> _What is expected_
In the records below, begin at the line that has "camera: 70 degrees left, 5 degrees up" and stop after the line that has "none -> picture frame [421,216,545,303]"; quote those lines verbatim and nothing more.

> _Exercise materials_
◇ ◇ ◇ ◇ ◇
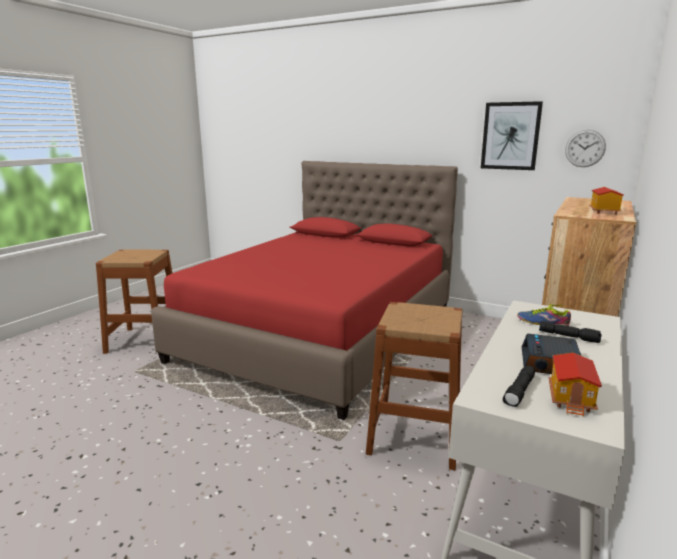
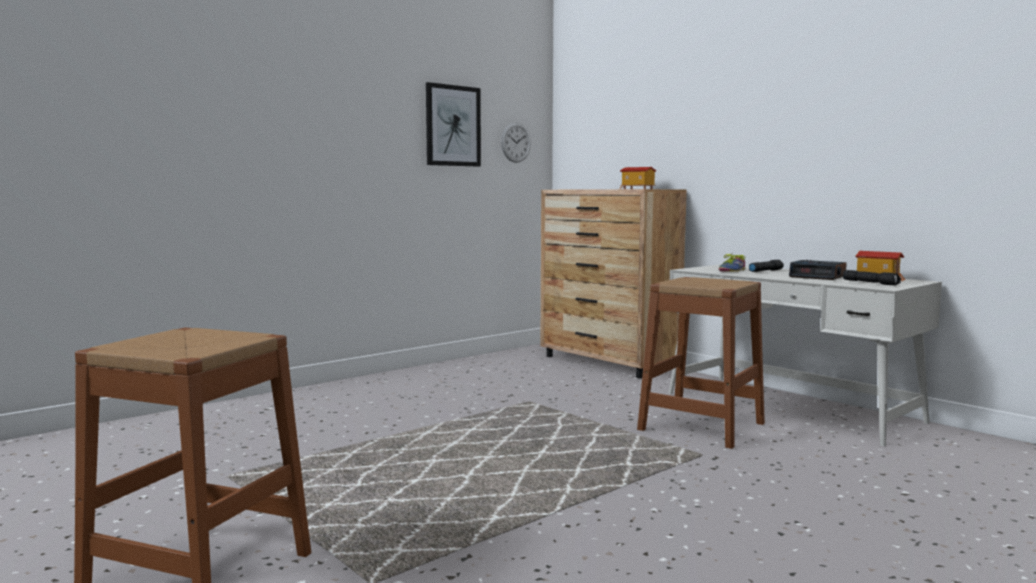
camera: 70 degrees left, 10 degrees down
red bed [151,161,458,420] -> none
◇ ◇ ◇ ◇ ◇
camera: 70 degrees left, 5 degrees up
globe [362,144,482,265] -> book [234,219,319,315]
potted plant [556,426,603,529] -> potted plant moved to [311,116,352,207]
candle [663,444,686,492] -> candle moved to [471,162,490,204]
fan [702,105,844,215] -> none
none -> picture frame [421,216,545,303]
◇ ◇ ◇ ◇ ◇
> _Response below_
camera: 70 degrees left, 5 degrees up
globe [362,144,482,265] -> book [234,219,319,315]
potted plant [556,426,603,529] -> potted plant moved to [311,116,352,207]
candle [663,444,686,492] -> candle moved to [471,162,490,204]
fan [702,105,844,215] -> none
none -> picture frame [421,216,545,303]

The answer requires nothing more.